Let's compute \begin{equation*} \Pr_{\tau\sim \mathsf{U}[M(X)]}\left(X_{i,\tau(i)}=2,\forall i\in [n]\bigg\vert M(X)\neq \emptyset\right). \end{equation*} Theorem 1 appears to claim that this should be $\alpha(2)^n=(1/3)^n$.
It's easy to see that that the probability $M(X)\neq \emptyset$ is $1-o(1)$ by comparison with the probability that a random bipartite graph with $1/2$ edge probability has a perfect matching via the obvious coupling.

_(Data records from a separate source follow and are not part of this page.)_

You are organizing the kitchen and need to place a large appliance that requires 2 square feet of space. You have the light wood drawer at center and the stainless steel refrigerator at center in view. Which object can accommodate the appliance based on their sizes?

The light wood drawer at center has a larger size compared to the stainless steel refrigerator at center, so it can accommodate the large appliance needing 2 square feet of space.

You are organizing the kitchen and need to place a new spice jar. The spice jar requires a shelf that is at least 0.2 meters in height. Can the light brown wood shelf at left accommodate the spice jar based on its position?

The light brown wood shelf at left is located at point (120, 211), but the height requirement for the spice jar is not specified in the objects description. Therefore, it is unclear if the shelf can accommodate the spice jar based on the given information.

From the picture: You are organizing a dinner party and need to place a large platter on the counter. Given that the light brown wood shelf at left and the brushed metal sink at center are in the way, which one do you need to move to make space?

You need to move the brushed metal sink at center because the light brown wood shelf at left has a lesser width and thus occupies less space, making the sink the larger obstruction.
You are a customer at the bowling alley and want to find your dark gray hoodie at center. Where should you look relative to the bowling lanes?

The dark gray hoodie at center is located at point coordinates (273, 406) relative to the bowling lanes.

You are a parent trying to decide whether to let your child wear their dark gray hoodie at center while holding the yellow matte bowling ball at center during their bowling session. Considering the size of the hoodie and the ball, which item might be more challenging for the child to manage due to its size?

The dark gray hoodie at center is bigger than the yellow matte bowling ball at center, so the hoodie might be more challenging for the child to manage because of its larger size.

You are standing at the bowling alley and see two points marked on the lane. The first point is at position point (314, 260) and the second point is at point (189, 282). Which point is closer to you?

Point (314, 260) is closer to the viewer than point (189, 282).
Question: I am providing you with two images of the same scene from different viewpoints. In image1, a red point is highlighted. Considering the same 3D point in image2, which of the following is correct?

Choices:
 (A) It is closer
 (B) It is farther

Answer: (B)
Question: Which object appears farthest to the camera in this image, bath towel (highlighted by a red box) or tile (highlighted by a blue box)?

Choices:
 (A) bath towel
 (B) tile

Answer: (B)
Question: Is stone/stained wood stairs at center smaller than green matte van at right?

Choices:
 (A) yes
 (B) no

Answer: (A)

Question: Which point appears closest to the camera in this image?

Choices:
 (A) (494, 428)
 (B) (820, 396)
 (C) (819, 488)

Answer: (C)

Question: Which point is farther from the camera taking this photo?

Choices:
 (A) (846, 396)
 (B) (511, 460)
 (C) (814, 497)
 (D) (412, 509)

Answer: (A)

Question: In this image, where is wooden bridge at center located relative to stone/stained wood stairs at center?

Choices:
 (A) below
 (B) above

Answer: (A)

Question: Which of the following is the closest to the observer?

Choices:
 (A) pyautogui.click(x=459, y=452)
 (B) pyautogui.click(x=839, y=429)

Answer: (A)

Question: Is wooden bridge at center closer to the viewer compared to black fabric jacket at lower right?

Now, we have \begin{equation*} \Pr_{\tau\sim \mathsf{U}[M(X)]}\left(X_{i,\tau(i)}=2,\forall i\in [n]\bigg\vert M(X)\neq \emptyset\right)=\Pr_{\tau\sim U[M(X)]}\left(X_{i,\tau(i)}=2,\forall i\in [n]\,\land\, \text{all rows sampled via $A$}\bigg\vert M(X)\neq \emptyset\right). \end{equation*} This holds simply because if all entries in any perfect matching are $2$, all rows must have been sampled according to situation $A$. We thus have \begin{equation*} \Pr_{\tau\sim \mathsf{U}[M(X)]}\left(X_{i,\tau(i)}=2,\forall i\in [n]\,\land\, \text{all rows sampled via $A$}\bigg\vert M(X)\neq \emptyset\right)=\Pr_{\tau\sim U[M(X)]}\left(X_{i,\tau(i)}=2,\forall i\in [n]\bigg\vert \text{all rows sampled via $A$}\,\land\,M(X)\neq \emptyset\right)\cdot\Pr\left(\text{all rows sampled via $A$}\vert M(X)\neq \emptyset\right). \end{equation*} For the second factor, by Bayes' rule, we have \begin{equation*} \Pr\left(\text{all rows sampled via $A$}\vert M(X)\neq \emptyset\right)= \frac{\Pr\left(\text{all rows sampled via $A$}\right)}{\Pr(M(X)\neq \emptyset)}=\frac{1+o(1)}{2^n}, \end{equation*} since the event that all rows are sampled via $A$ implies there exists a $H$-perfect matching. For the first factor, note that \begin{equation*} \Pr_{\tau\sim U[M(X)]}\left(X_{i,\tau(i)}=2,\forall i\in [n]\bigg\vert \text{all rows sampled via $A$}\,\land\,M(X)\neq \emptyset\right)=\Pr_{\tau\sim U[M(X)]}\left(X_{i,\tau(i)}=2,\forall i\in [n]\bigg\vert \text{all rows sampled via $A$}\right), \end{equation*} since again, the event that all rows are sampled via $A$ implies the existence of $H$-perfect matchings. In fact, all perfect matchings are valid if $A$ occurs since necessarily every entry is in $H$ by construction. But given $A$ occurs for every row, the joint law of all entries of the matrix is i.i.d. uniform over $1$ or $2$, independent of the choice of uniform random matching. So we have \begin{equation*} \Pr_{\tau\sim U[M(X)]}\left(X_{i,\tau(i)}=2,\forall i\in [n]\bigg\vert \text{all rows sampled via $A$}\right)=\frac{1}{2^n}. \end{equation*} Putting it together, we find that $\Pr_{\tau\sim \mathsf{U}[M(X)]}\left(X_{i,\tau(i)}=2,\forall i\in [n]\bigg\vert M(X)\neq \emptyset\right)=\frac{1+o(1)}{4^n}\ll \frac{1}{3^n}$.